Due to the increasing amount of sequence data current biological research focusses more and more on the exploration of the global gene repertoire of related species, referred to as the pangenome, instead of single genomic sequences.
PanCake provides analysis of pangenomes, namely the identification of genomic regions present in all strains of a given genome set (i.e. the core genome), or the identification of regions unique to a single strain (i.e. singleton regions).
Analysis is based exclusively on sequence data and pairwise alignments, which can be easily obtained from common alignment tools like nucmer (included in mummer utilities) or BLAST, and is independent of genome annotations.
First step in a typical PanCake workflow is initialization of a PanCake Data Object. This is done by providing sequence data in .fasta format and/or sequence ids. Once the PanCake Data Object is initialized it is stored in a specially formatted text file (by default denoted by suffix .pan). Based on sequence similarities and the pairwise alignment information included, this text file is supposed to be significantly smaller in size than raw sequence files.
At any time, on a PanCake Data Object you are able to
add further sequences to the data structure
cluster sequences into groups (i.e. genomes)
compute the core regions on all sequences or arbitrary sequence subsets
identify singleton regions
retrieve chromosome sequences
Graphical Output (using graphviz)
For the current version of PanCake are required:
working installation of Python >= 3.2
Numpy (Numerical Python)
To install, change into a folder of your choice and type
git clone https://bitbucket.org/CorinnaErnst/pancake
Then, change into folder pancake (via
cd pancake) and type
python setup.py install, respectively
python3 setup.py install. Which way applies depends on your system settings.
If you lack write permissions try
python setup.py install --user (or
python3 setup.py install --user).
Alternatively, you can install PanCake by issueing either
easy_install3 pancake or
easy_install pancake (depending on your system) in the command line.
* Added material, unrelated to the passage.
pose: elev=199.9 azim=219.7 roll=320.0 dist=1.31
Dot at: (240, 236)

If you don't have administrator priviledges, have a look at the argument --user of easy_install.
Finally, PanCake can be manually installed by downloading the source code archive from pypi.
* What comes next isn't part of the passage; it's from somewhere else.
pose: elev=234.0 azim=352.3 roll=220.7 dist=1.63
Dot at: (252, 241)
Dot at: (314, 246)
You can verify your installation by running
python setup.py test (or
python3 setup.py test).
This will also run a tiny test including download of 3 strains Corynebacterium diphteriae from the NCBI database, build a PanCake Object dependent on provided alignment file
tests/out.delta and serialize it into .pan file
The latter you may want to use as reference .pan file for inital trials on PanCake's utlities.